▸ What you need to do
[1] Reproduce everything from "Director Avi Nesher’s" down to "living in Haifa." in the film review, replacing "Haifa" with "Jaffa".
[2] According to the film review, why is 1968 a pivotal time for the story's setting?

▸ Source passage
<<<<

‘The Matchmaker’ is charming, quirky Israeli film
Published June 8, 2011
“The Matchmaker (Once I Was)” is a quirky, magical Israeli film about an unusual matchmaker, told through the eyes of a teenage boy. This crowd-pleaser was the audience favorite at the New York Israeli Film Festival and was selected for the upcoming prestigious Toronto Film Festival. This wonderful, ambitious film is funny but also warm and dramatic.
Director Avi Nesher’s unexpected coming-of-age story is set in 1968, a pivotal time with the Six Day War still fresh and the world is caught up in “make love, not war.” The setting is a little-seen world of marginalized Shoah survivors living in Haifa.
The story is told in flashback, as middle-aged Arik Burstein (Eyal Shechter) remembers Yankale Bride, the odd matchmaker he knew almost 40 years earlier.

>>>>

[Items from a data source]

<<<<

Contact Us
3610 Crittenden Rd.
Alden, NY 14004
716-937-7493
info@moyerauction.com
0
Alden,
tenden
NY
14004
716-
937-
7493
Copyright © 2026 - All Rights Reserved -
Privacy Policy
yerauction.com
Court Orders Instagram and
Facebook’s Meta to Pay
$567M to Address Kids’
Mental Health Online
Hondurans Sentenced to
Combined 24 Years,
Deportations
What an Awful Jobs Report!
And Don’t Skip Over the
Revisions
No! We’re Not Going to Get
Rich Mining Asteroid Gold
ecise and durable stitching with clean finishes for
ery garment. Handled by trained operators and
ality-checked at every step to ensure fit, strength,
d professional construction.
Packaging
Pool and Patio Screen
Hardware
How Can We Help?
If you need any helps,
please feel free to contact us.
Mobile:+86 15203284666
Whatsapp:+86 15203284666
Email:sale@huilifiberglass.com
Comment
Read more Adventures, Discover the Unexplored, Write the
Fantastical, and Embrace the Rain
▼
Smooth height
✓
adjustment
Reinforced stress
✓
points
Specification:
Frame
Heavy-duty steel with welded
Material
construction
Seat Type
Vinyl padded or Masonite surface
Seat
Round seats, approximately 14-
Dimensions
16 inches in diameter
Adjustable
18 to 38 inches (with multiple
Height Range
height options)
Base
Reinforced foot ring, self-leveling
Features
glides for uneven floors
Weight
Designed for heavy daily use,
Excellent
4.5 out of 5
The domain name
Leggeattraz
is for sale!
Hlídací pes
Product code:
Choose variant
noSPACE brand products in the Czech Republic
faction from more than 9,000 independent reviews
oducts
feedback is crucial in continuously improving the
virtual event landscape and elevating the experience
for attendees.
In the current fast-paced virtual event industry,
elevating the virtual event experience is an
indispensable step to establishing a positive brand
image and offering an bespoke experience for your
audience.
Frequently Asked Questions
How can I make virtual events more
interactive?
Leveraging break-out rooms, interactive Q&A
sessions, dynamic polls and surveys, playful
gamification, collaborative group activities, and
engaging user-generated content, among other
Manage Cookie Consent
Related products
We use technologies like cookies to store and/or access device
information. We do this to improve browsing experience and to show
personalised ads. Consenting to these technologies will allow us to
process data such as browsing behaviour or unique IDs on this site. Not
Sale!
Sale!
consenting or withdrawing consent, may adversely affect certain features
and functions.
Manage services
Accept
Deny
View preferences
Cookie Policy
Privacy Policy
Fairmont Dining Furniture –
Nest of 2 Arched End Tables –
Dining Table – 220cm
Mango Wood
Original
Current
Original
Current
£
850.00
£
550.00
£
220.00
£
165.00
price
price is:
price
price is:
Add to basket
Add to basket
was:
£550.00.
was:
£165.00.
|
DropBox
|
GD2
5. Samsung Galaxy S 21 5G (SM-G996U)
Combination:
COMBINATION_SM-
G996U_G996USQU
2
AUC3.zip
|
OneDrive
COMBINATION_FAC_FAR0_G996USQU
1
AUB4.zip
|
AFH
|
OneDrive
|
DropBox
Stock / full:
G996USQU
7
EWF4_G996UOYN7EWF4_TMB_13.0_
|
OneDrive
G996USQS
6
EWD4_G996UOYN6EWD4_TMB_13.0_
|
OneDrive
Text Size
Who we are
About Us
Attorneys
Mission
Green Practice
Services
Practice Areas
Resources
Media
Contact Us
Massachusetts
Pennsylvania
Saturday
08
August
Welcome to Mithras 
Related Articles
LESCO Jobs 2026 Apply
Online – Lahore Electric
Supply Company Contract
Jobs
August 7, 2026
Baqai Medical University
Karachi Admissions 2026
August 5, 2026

>>>>

▸ Your responses
[1]
Director Avi Nesher’s unexpected coming-of-age story is set in 1968, a pivotal time with the Six Day War still fresh and the world is caught up in “make love, not war.” The setting is a little-seen world of marginalized Shoah survivors living in Jaffa.

[2] The Six Day War was still fresh, and the world was caught up in "make love, not war."